READING PASSAGE
※ ※ ※
Comfort and Affliction


“You have a subtle gift for comforting the afflicted and afflicting the comfortable.” Dr. Dan Wilson, speaking to me. 🙂

At first I wasn’t sure how to take that statement, but it’s grown on me in the last year or so. I like it because it means that, hopefully, my ministry more and more consistently reflects the Gospel because that’s exactly what the Gospel does. It comforts and afflicts. It encourages and convicts.

Jesus was the Word personified, and He both comforted and  afflicted. He cleaned out the Temple and confronted the Pharisees, afflicting the religiously comfortable.

But He also gave the Samaritan woman a look at her hopeless life that had been afflicting her and comforted her by offering the Living Water of Himself.

The Gospel still comforts and afflicts us today. Or at least it should. It afflicts the areas of our life in which we fall into comfortable religion, challenging us back to relationship. It comforts us with grace and forgiveness when we fall one more time to our sin that so easily entangles, whatever that sin may be.
※ ※ ※
ITEMS
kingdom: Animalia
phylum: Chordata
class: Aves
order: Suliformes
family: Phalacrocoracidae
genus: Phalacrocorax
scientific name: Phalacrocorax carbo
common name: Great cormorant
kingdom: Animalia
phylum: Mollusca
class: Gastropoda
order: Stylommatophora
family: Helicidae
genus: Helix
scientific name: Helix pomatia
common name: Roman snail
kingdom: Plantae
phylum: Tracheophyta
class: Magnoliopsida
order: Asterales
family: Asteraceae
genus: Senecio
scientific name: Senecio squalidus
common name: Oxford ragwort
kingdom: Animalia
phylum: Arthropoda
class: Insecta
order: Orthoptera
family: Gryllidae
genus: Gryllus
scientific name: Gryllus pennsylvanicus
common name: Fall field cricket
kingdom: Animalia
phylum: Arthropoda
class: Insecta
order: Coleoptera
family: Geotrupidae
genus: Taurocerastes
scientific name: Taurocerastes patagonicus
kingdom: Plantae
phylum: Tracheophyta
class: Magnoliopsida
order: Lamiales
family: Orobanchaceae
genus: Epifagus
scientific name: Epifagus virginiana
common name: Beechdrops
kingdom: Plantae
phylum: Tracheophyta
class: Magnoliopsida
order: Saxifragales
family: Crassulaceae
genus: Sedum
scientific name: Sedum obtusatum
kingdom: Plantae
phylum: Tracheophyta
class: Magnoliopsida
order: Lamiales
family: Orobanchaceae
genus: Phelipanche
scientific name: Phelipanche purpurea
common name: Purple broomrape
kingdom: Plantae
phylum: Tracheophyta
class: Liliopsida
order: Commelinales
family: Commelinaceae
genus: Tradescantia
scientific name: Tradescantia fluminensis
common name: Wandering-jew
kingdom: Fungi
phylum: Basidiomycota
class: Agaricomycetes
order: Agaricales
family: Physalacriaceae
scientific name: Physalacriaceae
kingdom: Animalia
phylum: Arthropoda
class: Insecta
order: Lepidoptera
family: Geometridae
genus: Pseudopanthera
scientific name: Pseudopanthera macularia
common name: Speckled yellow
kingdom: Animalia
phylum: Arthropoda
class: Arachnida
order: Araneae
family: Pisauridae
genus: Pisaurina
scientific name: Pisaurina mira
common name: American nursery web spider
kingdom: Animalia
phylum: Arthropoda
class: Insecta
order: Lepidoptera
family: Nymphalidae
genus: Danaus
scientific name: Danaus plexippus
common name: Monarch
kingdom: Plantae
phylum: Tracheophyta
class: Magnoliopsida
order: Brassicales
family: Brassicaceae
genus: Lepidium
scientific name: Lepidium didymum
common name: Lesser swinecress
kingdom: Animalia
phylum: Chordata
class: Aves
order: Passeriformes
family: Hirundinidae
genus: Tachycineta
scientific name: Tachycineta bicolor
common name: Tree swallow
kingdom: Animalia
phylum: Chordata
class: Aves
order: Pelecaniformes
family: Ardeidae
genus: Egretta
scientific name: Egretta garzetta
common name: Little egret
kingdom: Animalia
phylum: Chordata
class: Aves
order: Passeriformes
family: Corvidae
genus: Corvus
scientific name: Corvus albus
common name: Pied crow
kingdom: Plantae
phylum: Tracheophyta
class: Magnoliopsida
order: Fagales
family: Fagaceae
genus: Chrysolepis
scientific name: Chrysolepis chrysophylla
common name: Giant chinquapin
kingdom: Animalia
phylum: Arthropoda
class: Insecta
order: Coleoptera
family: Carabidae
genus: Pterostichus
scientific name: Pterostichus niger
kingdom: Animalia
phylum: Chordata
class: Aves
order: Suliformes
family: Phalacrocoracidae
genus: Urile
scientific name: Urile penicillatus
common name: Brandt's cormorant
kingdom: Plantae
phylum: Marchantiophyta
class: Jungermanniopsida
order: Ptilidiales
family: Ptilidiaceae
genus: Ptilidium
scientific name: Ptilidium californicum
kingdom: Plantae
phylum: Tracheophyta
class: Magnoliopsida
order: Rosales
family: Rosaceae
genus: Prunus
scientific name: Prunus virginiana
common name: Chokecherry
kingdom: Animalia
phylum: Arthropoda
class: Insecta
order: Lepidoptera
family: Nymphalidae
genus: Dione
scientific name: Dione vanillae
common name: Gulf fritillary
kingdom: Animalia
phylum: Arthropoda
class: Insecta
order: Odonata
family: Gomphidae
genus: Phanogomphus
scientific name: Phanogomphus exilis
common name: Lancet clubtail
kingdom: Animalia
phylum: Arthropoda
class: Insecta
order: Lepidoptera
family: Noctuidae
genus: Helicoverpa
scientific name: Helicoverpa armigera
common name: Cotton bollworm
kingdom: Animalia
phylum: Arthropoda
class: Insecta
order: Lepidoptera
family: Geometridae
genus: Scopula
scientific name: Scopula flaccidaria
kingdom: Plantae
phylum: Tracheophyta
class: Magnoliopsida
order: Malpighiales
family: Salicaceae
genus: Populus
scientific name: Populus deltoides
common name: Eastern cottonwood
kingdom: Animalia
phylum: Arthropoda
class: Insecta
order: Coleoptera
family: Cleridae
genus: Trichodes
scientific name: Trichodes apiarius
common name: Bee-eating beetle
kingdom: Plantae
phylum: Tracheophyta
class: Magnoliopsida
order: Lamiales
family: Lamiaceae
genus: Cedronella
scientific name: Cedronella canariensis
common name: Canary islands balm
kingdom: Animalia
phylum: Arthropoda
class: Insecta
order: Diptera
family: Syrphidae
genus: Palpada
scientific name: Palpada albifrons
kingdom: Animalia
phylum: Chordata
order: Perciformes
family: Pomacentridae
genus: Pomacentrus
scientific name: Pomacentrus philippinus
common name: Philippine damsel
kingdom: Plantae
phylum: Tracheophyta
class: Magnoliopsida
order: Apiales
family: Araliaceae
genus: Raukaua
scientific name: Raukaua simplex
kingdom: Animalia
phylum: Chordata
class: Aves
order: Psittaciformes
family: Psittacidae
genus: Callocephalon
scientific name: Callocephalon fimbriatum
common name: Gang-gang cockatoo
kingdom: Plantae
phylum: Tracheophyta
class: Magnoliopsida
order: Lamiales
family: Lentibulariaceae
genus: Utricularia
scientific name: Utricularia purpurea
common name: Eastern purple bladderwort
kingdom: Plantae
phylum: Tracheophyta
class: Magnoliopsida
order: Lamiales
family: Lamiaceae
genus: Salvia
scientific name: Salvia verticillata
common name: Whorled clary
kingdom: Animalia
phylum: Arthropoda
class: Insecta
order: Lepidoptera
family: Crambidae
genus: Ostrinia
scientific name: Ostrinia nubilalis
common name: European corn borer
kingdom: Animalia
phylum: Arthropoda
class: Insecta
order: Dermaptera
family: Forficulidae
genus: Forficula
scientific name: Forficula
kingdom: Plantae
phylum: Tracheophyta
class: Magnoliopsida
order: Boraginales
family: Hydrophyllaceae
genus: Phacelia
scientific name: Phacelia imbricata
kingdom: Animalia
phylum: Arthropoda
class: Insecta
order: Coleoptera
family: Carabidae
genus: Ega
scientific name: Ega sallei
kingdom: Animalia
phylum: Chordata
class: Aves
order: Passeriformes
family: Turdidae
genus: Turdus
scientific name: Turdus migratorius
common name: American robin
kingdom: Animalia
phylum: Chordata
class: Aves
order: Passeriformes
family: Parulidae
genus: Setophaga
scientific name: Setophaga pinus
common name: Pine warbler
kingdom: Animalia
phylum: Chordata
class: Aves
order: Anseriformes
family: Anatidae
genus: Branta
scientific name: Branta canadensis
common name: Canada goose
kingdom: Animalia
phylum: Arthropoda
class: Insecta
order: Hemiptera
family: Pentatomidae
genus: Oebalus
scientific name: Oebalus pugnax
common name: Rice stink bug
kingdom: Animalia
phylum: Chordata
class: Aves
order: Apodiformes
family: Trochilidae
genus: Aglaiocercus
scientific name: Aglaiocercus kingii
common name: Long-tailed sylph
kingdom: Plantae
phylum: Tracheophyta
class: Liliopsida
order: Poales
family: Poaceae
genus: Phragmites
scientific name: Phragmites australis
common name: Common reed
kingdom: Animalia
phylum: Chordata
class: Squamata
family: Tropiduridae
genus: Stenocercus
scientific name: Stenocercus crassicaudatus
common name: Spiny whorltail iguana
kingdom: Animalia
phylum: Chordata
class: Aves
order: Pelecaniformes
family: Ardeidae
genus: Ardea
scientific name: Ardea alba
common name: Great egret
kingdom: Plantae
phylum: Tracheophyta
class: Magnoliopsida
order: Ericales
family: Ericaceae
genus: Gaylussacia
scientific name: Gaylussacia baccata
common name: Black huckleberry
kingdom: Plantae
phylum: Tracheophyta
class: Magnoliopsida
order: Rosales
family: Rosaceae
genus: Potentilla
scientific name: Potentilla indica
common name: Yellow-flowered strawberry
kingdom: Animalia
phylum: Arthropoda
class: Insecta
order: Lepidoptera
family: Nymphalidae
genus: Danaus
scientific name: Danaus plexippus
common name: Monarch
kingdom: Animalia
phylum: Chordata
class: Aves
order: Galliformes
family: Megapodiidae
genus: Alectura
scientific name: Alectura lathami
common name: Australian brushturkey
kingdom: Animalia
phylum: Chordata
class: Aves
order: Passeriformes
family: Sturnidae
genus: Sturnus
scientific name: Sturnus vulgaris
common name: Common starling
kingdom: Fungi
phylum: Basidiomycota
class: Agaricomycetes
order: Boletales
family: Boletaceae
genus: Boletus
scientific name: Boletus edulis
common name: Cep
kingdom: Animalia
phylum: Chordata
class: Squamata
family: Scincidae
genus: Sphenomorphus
※ ※ ※
DIRECTIVES
1. Copy the passage from the piece on comfort and affliction, starting at "Comfort and Affliction" and ending at "Water of Himself.".
2. In the piece on comfort and affliction, what does Jesus offer the Samaritan woman as comfort?

TASK-BY-TASK OUTPUTS
1.
Comfort and Affliction


“You have a subtle gift for comforting the afflicted and afflicting the comfortable.” Dr. Dan Wilson, speaking to me. 🙂

At first I wasn’t sure how to take that statement, but it’s grown on me in the last year or so. I like it because it means that, hopefully, my ministry more and more consistently reflects the Gospel because that’s exactly what the Gospel does. It comforts and afflicts. It encourages and convicts.

Jesus was the Word personified, and He both comforted and  afflicted. He cleaned out the Temple and confronted the Pharisees, afflicting the religiously comfortable.

But He also gave the Samaritan woman a look at her hopeless life that had been afflicting her and comforted her by offering the Living Water of Himself.

2. The Living Water of Himself.